Therfore, `karch` aims at making it easy to encode Kubernetes cluster topologies
using Terraform infrastructure code. For instance, such a topology could be:
- an instance group for a pool of NginX ingress controllers, mounting ports
- one for your backend APIs
- one for stateful apps (databases, data stores...)
- one, with GPU instances, to run your ML pipeline
- with Kubernetes to orchestrate all types of workloads

What `karch` is
---------------
* A Terraform library, written in plain HCL and using essentially `kops`, `sh`
and `awk`.
* A set of two Terraform modules `cluster` and `ig`. The former spaws a base
cluster, in a new VPC, the latter can be used to spawn instance groups.
* A wrapper around `kops`, instead of using `kops` directly, you'll be using
a terraform module to create/update/delete your `kops` clusters. When
necessary, this module will take care of rolling out your instance groups.

What `karch` isn't
------------------
* A Terraform provider **plugin**. Writing such a plugin would be nice, but
would require much more time to implement.
* For now, `karch` spawns only clusters with a `private` topology. Adding the
ability to create `public` clusters will come next
* For now, `karch` takes care of creating a VPC and Route53 zone for your
cluster's subdomain.
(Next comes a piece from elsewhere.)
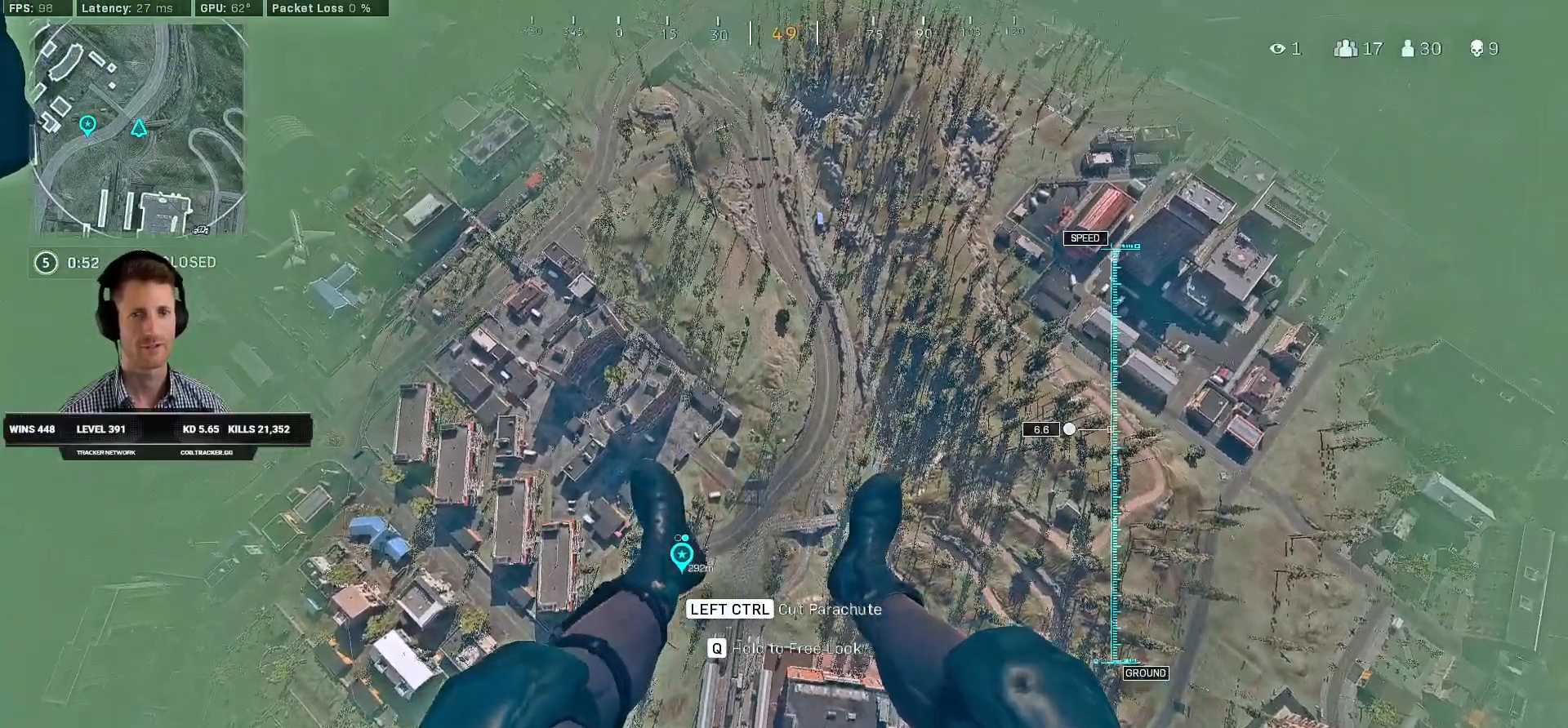
{"keys": ["s"], "mouse": [], "events": []}
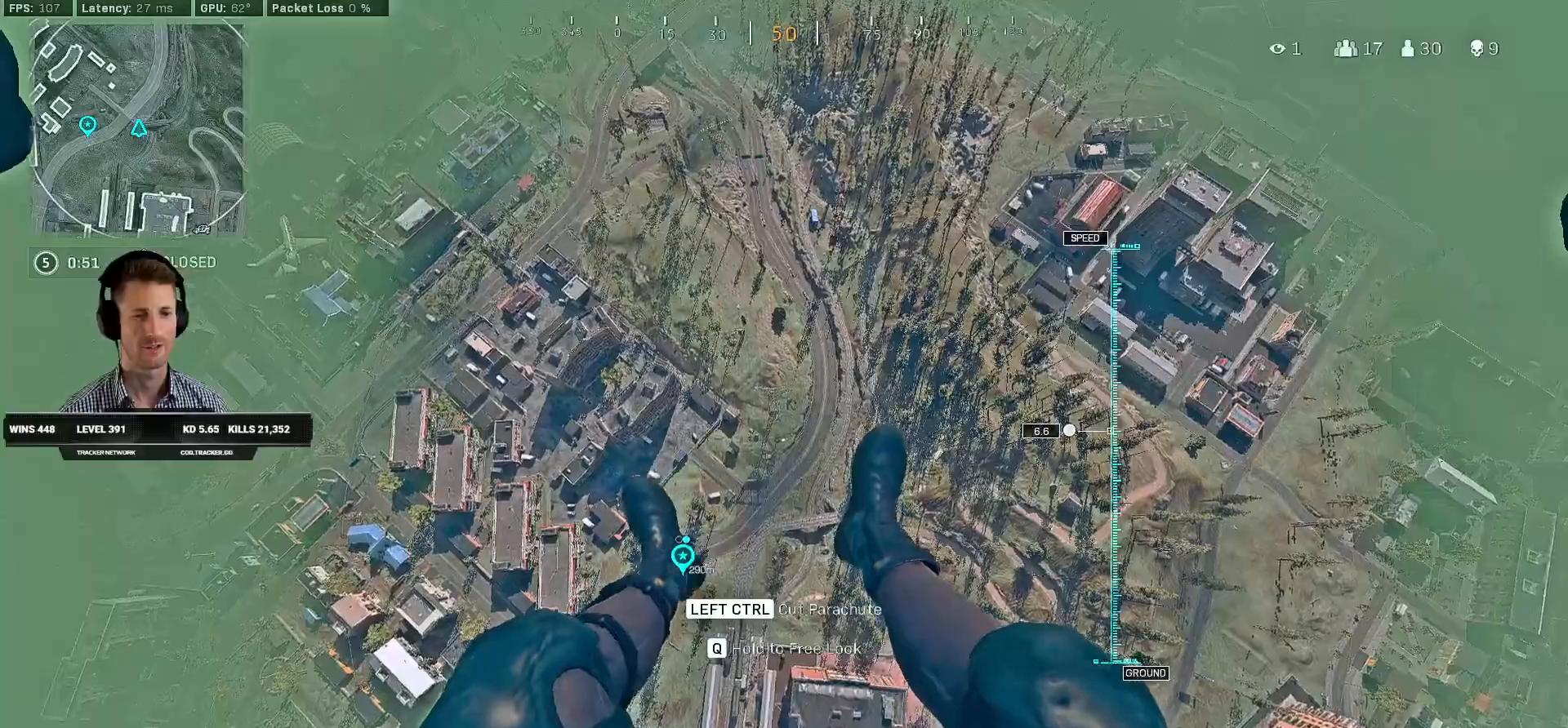
{"keys": ["s"], "mouse": [], "events": []}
Being able to give it an already existing VPC and/or
zone is on the roadmap

Getting started
---------------
#### Requirements
You'll only need `kops`, `kubectl`, `sh`, and the `aws-cli` (or at
least, an AWS account configured `accordingly` under `~/.aws/credentials`).
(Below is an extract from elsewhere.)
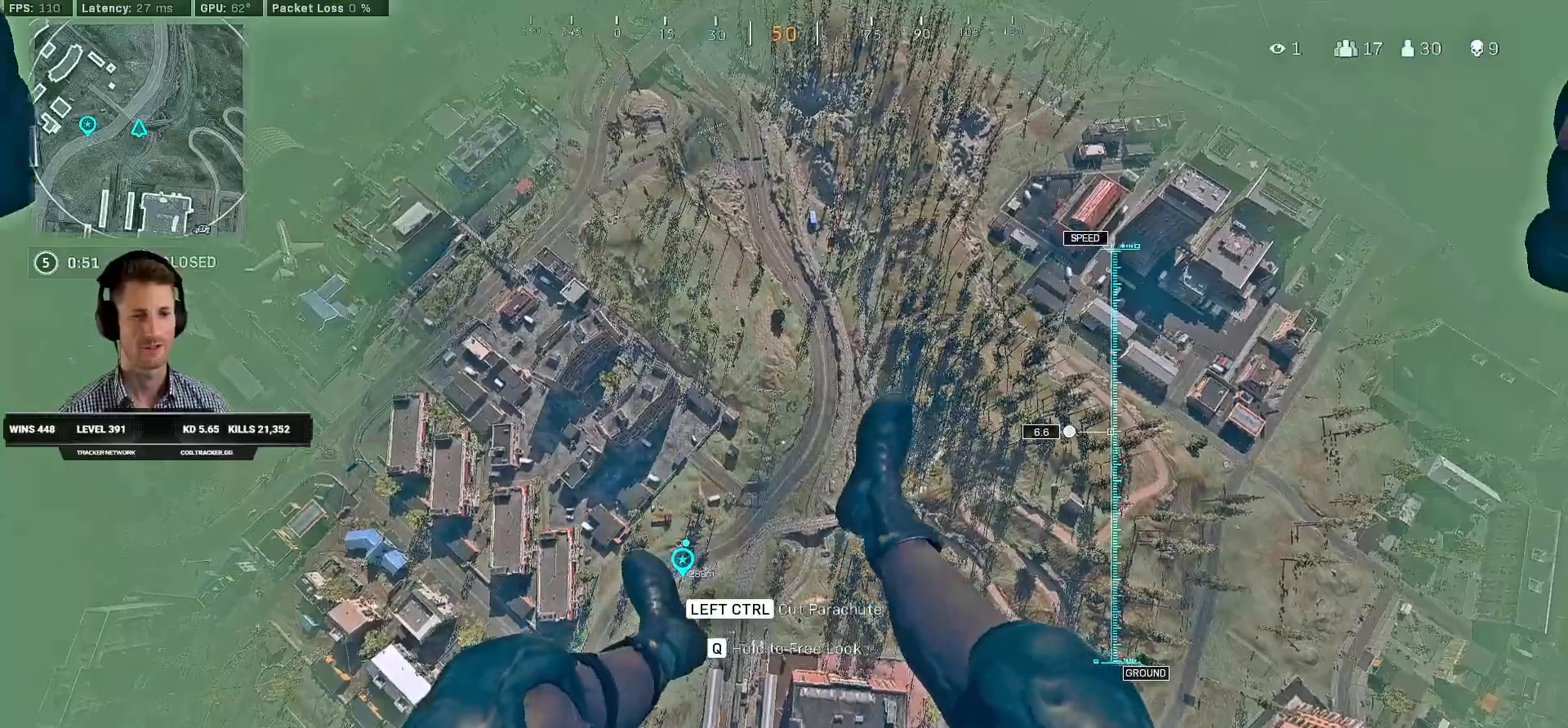
{"keys": ["d", "s"], "mouse": [], "events": [[100, "d", "down"]]}
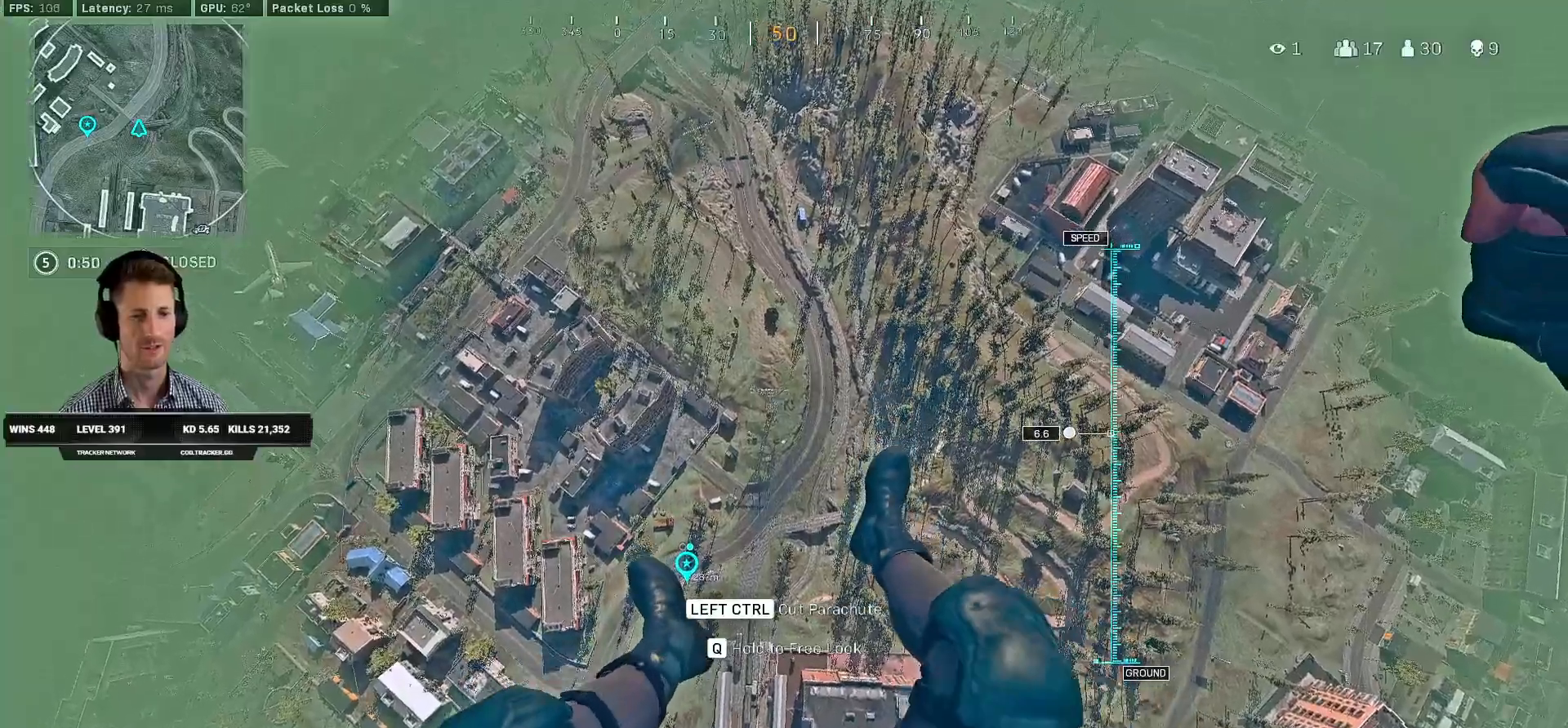
{"keys": ["d", "s"], "mouse": [], "events": []}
#### Creating a Kubernetes cluster

To create a Kubernetes cluster, you can use the `kops-cluster` module:
You can refer to `./kops-cluster/variables.tf` for a documented list of all the
variables you can pass to the module.
```
module "kops-cluster" {
source = "github.com/elafarge/karch/aws/cluster"
version = "1.7.1"

aws-region = "eu-west-1"

# Networking & connectivity
vpc-name = "kube-hq"
vpc-cidr = "10.70.0.0/16"
availability-zones = ["eu-west-1a", "eu-west-1b", "eu-west-1c"]
kops-topology = "private"
trusted-cidrs = "0.0.0.0/0"
admin-ssh-public-key-path = "~/.ssh/id_rsa.pub"

# DNS
main-zone-id = "example.com"
cluster-name = "kube-hq.example.com"

# Kops & Kuberntetes
kops-state-bucket = "example-com-kops-state"

# Master
master-availability-zones = ["eu-west-1a"]
master-image = "ami-109d6069"

# Bastion
bastion-image = "ami-109d6069"

# First minion instance group
minion-image = "ami-109d6069"
}
```

#### Adding instance groups to the cluster

Here as well, it boils down to simply using a Terraform module. The list of
accepted variables can be found under `./kops-ig/variables.tf`.
```
module "ingress-ig" {
source = "github.com/elafarge/karch/aws/ig"
version = "1.7.1"

aws-region = "eu-west-1"

# Master cluster dependency hook
master-up = "${module.kops-cluster.master-up}"

# Global config
name = "ingress"
cluster-name = "kube-hq.example.com"
kops-state-bucket = "example-com-kops-state"
visibility = "private"
subnets = ["eu-west-1a", "eu-west-1b", "eu-west-1c"]
image = "ami-109d6069"
type = "t2.small"
volume-size = "16"
volume-type = "gp2"
min-size = 2
max-size = 3
node-labels = "${map("role.node", "ingress")}"
}
```

#### Mainting your cluster
You can entirely rely on Terraform to update your cluster on `terraform apply`.
Please note that we never run `kops rolling-update` for cluster updates. You'll
need to run it manually. However, rolling updates can be automatically applied
for instance groups, with a configurable node rollout time interval.